Traktörlere takılan pulluklar ile mısır taneleri toprak üstüne saçılıyor,tırmık ile karıştırılıyordu.Mısırlar büyümeye başladığı zaman çapa kazması ile mısırın dibindeki yabancı otları kesiyorduk.Sık olan mısırları seyreltiyorduk.Mısır tarlasında yevmiye ile çalışıyordum aldığım parayı da aileme veriyordum.Elle çapalama yöntemi şimdi yerini modern tarım aletlerine bıraktı. Değerli ağabeyimizin kendi köyünde çamaşır yıkama yönteminden şimdi de söz edelim.
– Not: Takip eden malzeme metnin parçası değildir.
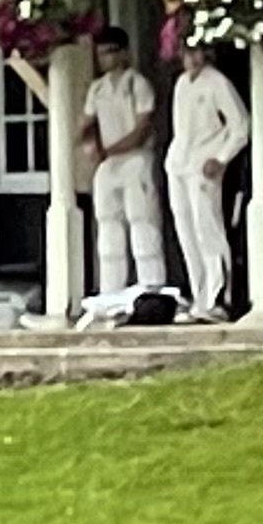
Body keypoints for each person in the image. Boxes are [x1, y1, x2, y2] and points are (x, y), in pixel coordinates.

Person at [78, 26, 170, 314]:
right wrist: (91, 145)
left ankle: (152, 290)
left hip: (135, 159)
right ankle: (111, 293)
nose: (104, 58)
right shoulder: (97, 88)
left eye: (109, 52)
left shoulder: (137, 84)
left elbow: (142, 128)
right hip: (109, 164)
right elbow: (86, 123)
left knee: (142, 222)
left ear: (123, 53)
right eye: (100, 53)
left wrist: (110, 148)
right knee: (108, 225)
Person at [163, 33, 251, 323]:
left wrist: (221, 157)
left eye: (196, 51)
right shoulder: (181, 84)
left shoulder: (217, 82)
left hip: (204, 164)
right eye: (186, 52)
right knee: (186, 232)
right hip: (180, 164)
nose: (191, 58)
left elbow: (241, 125)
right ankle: (199, 297)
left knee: (208, 229)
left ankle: (219, 297)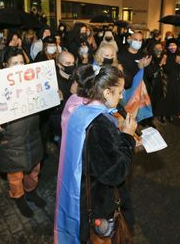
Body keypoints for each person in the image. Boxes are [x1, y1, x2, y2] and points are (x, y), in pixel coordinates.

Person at [55, 66, 136, 243]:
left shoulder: (81, 107)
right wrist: (128, 138)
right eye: (120, 92)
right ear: (107, 92)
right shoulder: (100, 124)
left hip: (82, 190)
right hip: (99, 199)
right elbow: (114, 173)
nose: (122, 96)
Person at [0, 47, 45, 217]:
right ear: (5, 66)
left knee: (33, 172)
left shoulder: (34, 82)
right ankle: (19, 198)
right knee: (15, 178)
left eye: (21, 62)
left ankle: (31, 192)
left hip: (33, 139)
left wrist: (54, 95)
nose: (19, 67)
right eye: (14, 64)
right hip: (10, 144)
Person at [153, 39, 180, 122]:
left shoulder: (178, 56)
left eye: (174, 45)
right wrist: (165, 60)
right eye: (170, 45)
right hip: (165, 81)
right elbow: (165, 69)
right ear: (167, 47)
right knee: (164, 98)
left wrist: (179, 63)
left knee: (173, 98)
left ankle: (170, 114)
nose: (172, 47)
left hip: (175, 81)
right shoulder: (165, 56)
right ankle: (162, 115)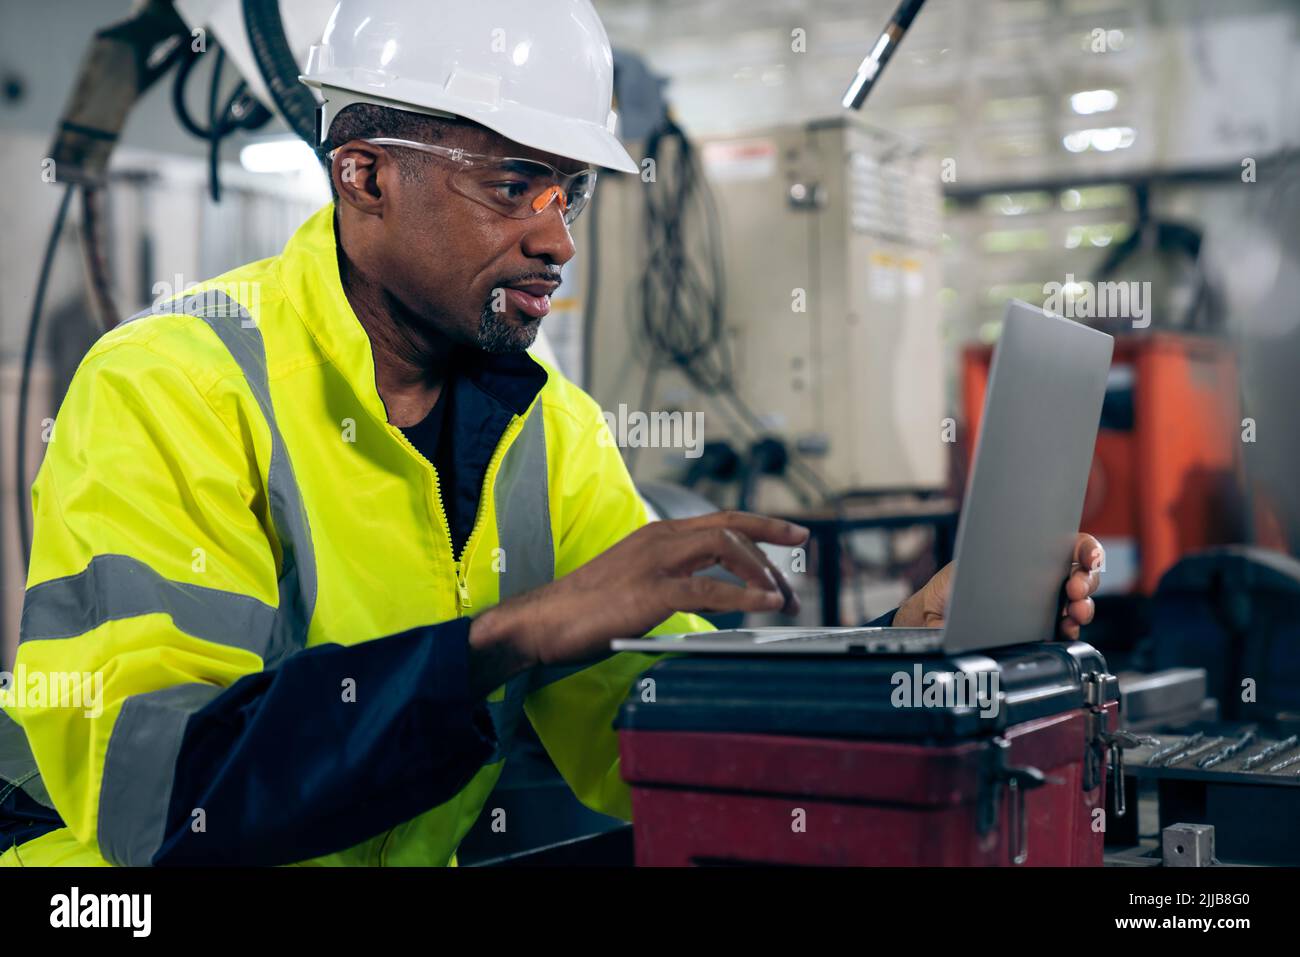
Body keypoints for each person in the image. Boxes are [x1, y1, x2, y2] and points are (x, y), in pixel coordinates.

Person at [0, 0, 1101, 866]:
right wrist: (510, 635)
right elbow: (168, 801)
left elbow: (651, 732)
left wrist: (893, 648)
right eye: (513, 185)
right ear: (366, 176)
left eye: (567, 195)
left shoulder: (545, 427)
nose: (557, 241)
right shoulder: (172, 384)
Köyümde anam küle su karıştırırdı,çeşmenin başında Tahtadan yapılma patak ile çamaşırları döver temizlerdi.Yaşadığımız şu günlerde artık modern çamaşır makinası ve çeşitli deterjanlarla her türlü temizlik yapılıyor.Çamaşır makinasının gelmesiyle deterjanların ortaya çıkmasıyla artık elbiselerim yıpranmaktan kurtuldu. Yemek pişirme yöntemi: Anam yemeklerimizi küm pet dediğimiz(kuzine) üstünde pişirirdi.Tencerenin dışı bazen simsiyah odun isi olurdu.Sonra Tüplü ocaklara kavuştuk. Şimdi de ağabeyimizin okul yıllarından söz edelim biraz da.
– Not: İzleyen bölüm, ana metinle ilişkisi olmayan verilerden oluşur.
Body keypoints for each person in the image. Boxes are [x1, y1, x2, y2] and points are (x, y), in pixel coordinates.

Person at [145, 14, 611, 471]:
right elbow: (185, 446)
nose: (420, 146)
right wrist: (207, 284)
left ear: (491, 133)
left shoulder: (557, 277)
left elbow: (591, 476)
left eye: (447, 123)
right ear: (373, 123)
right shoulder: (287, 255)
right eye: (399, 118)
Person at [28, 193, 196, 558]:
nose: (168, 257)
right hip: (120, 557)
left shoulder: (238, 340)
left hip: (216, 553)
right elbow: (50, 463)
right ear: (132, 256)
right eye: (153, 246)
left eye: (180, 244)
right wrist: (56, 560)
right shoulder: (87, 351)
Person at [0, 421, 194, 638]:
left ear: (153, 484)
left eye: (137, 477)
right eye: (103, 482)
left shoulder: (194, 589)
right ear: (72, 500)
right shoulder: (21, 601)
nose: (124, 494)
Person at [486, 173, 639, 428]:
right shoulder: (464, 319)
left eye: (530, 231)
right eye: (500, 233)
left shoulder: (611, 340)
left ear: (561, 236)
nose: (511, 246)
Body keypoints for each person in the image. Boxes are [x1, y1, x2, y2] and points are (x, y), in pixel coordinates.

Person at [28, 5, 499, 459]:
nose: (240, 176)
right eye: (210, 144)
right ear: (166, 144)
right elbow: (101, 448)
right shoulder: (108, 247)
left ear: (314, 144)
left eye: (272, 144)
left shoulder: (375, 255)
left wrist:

Hiç unutamam ilkokul öğretmenim Bayandı.Öğretmenimden çok şeyler öğrendim.İlkokul yıllarım 1-2-3-4-5’nci sınıfa kadar karne notum 5 Okul birincisi idim. Bu başarı beni uzun bir hayat yolculuğuna kadar taşıyacaktı.Yaşadığım sürece aldığım eğitimimin altyapısı ilkokul olduğuna inandım.Babam annem çiftçi idi.Sol yakadan 3-5 düğmeli siyah önlüğüm vardı.Bembeyaz yakalık takar ilkokula giderdim.Batı Karadeniz bölgesinde fındık yetiştirip satarak yaşamımızı idame ettiriyorduk.Fındık bir yıl oluyor bir yıl ya hiç olmuyor yada çok az oluyordu.O yıllarda okuyup yeni bir hayata atılmaya karar verdim.Çünkü:fındık tarımından elde ettiğimiz gelir yeterli değildi.Okul kitap defter araç gereç masraflarına katkı sağlamak için köyümüzde sırasıyla: Ayakkabı boyadım,horozlu elmalı şeker,sigara sattım.
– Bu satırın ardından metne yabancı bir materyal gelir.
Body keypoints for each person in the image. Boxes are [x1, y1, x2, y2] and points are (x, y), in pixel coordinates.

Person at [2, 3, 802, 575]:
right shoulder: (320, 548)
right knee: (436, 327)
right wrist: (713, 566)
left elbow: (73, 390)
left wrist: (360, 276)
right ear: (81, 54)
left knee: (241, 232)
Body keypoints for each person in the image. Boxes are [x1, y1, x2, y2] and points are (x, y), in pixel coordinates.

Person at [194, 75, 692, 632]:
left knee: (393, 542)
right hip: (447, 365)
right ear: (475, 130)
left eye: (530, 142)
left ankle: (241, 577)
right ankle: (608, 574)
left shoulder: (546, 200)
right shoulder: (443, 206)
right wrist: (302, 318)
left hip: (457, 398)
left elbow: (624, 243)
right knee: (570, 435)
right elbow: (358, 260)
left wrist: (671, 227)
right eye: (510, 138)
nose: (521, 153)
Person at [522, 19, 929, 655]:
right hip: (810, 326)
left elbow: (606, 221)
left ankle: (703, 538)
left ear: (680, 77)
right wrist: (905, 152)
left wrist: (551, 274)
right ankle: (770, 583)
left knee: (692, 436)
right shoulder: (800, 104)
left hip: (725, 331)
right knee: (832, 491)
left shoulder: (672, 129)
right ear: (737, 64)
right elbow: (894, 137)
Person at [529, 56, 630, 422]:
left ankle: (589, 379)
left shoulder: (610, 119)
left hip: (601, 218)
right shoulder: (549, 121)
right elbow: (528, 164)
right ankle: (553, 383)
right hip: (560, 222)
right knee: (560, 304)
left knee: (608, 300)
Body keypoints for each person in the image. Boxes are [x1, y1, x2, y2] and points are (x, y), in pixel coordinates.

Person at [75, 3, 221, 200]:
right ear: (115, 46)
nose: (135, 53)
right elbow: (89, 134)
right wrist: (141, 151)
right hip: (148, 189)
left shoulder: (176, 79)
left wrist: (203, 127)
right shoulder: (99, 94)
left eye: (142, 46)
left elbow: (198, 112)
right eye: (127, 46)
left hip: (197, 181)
Fındık,mısır tarlasında yevmiye ile çalıştım kazandığım para ile hem aileme destek oldum hem de kendi ihtiyaçlarımı,okul masraflarını temin ettim. İlkokul yıllarımda gaz lambasını sofranın ortasına koyuyordum,isli gaz lambası ışığı ile okul derslerimi çalışıyordum.1975’li yıllardan sonra köyümüzün yolları greyderle açıldı.Açılan yollarda traktör,bisiklet,motosiklet,taksi,minibüs,otobüs,gidip gelmeye başladı.1975 Yıllarında köyümüze elektrik geldi gaz lambası tarih oldu.1970’li yıllarda Lambalı pilli radyo vardı.Radyodan kısa dalgadan,orta dalgadan müzikler dinliyordum.Bir taraftan türküleri yazıyordum ezberliyordum.Radyoda arkası yarın programı olurdu dinlerdim.Ertesi gün aynı saatte programın devamını da kaçırmazdım. Elektriğin gelmesiyle televizyonla tanışmış olduk.İşte o zaman dedim CEV ŞEN:Şimdi senin için yeni bir bilgi teknolojisi tv geldi.Bu bilgi teknolojisini takip edip okuyup ilerde çok şeyler yapabileceğimi düşündüm.
Babama yalvardık yakardık sonunda babam 31 Ekran siyah beyaz bir televizyon aldı getirdi.Komşular televizyon izlemek için bizim eve geliyorlardı.Bazen 1-15 kişiyle hep beraber televizyon izliyorduk.O yıllarda tek bir kanal vardı oda TRT 1’di.Türk halk müziği,Türk sanat müziği,Türk filmlerini zevkle izlerdim.Sonra kovboy filmleri,çizgi filmler,televizyon dizileri seyrediyordum.O yıllarda hep düşünüyordum acaba bundan sonra hangi teknolojik aletler çıkacak diye hem kendime sorardım hem de merak ederdim.1980’li yıllardan sonra renkli televizyona merhaba dedik. Elektriğin gelmesi ve ülkemize yayılmasıyla birlikte sırasıyla; Buzdolabı,çamaşır makinası,bulaşık makinası ve bir çok elektrikli aletler hayatıma girdi. Bu gelişmelerden sonrasına da daha sonraki yazılarda bakacağız bakalım neler değişmiştir.